By Mbah Okemsinachi, Yenagoa
In line with ills accompanying the year 2020, residents of Bayelsa State have continued groaning in pain as they recount loss of assets worth billions of naira following the perennial annual flood that hit the state and its environs amidst the #ENDSARS# crisis rocking the country.
The flood which submerged the entire state upland areas has caused severe damages to both public and private properties, left many homeless, with the business community plunged into huge loss. This came barely few months after the country stepped out of the scourge of the global Covid-19 pandemic.
However, expressing concern over victim’s outcry for government intervention, the director general of Core Advocate For Genuine Change and Peace Initiative (CAGCPI), Comrade. Jacob Brave Obekuma blamed the misfortune on government’s negligence of the very statutory responsibilities it owes the citizenry.
According to the ex–leader of Niger Delta agitators, who made the disclosure in the state capital Yenagoa, Bayelsa is among states that receive the highest allocation from the federation account, exclusive of the ecological fund, excess crude and revenue trickling into the state treasury from various MDGs and international donor agencies. He said what the leadership of the state requires now is the political will to develop the state infrastructure.
While he described the present flood situation as triple tragedy for residents who are grappling with recouping from the harsh impact of Covid-19 and ENDSARS protest, Jacob said at the moment what Bayelsans need is not political rhetoric as noticeable in successive administration, but a deliberate and conscious effort to address the problem of infrastructural deficit, poverty and unemployment in the state.
Mr. Jacob further called on Governor Douye Diri to take advantage of the oncoming dry season to embark on massive infrastructural projects, more essentially, construction of new roads, the proposed flyover at Tombia roundabout, as well as putting up standard drainage systems across the state to assuage future flood.

__Dataset entries__

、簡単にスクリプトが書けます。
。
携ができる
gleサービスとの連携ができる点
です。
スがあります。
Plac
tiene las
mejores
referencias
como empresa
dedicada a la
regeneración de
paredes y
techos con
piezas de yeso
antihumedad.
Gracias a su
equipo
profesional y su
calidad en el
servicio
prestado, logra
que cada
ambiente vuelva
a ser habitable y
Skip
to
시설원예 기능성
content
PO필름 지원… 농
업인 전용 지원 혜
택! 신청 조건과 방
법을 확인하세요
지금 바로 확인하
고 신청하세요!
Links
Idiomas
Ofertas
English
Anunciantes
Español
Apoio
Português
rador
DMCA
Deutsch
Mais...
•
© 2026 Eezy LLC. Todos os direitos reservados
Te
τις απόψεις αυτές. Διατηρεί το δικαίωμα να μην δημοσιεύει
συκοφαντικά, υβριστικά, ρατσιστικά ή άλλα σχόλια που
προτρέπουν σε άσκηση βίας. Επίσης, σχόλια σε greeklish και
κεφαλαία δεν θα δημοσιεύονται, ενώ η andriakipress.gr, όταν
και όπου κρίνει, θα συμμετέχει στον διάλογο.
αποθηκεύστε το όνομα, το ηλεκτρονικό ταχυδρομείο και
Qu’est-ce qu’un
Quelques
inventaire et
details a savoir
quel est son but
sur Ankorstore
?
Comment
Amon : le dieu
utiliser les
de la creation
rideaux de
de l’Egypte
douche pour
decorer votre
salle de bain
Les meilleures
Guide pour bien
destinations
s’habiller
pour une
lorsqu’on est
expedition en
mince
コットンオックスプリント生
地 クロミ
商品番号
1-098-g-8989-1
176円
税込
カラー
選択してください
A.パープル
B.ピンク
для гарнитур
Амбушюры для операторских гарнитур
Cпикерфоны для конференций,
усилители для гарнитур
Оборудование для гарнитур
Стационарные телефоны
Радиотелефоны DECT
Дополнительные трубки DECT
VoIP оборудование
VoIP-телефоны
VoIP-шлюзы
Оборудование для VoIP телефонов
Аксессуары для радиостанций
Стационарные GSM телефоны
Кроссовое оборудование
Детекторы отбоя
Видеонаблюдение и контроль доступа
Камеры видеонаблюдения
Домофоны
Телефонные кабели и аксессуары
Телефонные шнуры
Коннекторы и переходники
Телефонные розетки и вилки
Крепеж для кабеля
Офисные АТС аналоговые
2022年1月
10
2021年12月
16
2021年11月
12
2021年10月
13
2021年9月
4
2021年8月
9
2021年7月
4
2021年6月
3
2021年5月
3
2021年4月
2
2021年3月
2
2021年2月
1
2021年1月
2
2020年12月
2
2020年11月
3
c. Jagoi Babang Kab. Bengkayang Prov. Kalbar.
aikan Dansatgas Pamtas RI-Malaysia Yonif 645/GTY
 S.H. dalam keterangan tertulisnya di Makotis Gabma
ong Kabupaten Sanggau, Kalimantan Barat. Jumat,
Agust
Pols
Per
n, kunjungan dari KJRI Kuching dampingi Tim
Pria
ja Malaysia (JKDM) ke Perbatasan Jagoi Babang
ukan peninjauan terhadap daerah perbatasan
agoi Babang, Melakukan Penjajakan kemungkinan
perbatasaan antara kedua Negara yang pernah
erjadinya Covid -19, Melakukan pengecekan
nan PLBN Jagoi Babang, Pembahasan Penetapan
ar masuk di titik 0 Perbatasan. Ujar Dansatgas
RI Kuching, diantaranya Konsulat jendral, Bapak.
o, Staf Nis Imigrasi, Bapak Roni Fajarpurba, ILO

__Exercise goal__
Quote the Bayelsa flood article word for word, beginning at the words "According to the" and stopping after "in the state.".

__Answer box__
According to the ex–leader of Niger Delta agitators, who made the disclosure in the state capital Yenagoa, Bayelsa is among states that receive the highest allocation from the federation account, exclusive of the ecological fund, excess crude and revenue trickling into the state treasury from various MDGs and international donor agencies. He said what the leadership of the state requires now is the political will to develop the state infrastructure.
While he described the present flood situation as triple tragedy for residents who are grappling with recouping from the harsh impact of Covid-19 and ENDSARS protest, Jacob said at the moment what Bayelsans need is not political rhetoric as noticeable in successive administration, but a deliberate and conscious effort to address the problem of infrastructural deficit, poverty and unemployment in the state.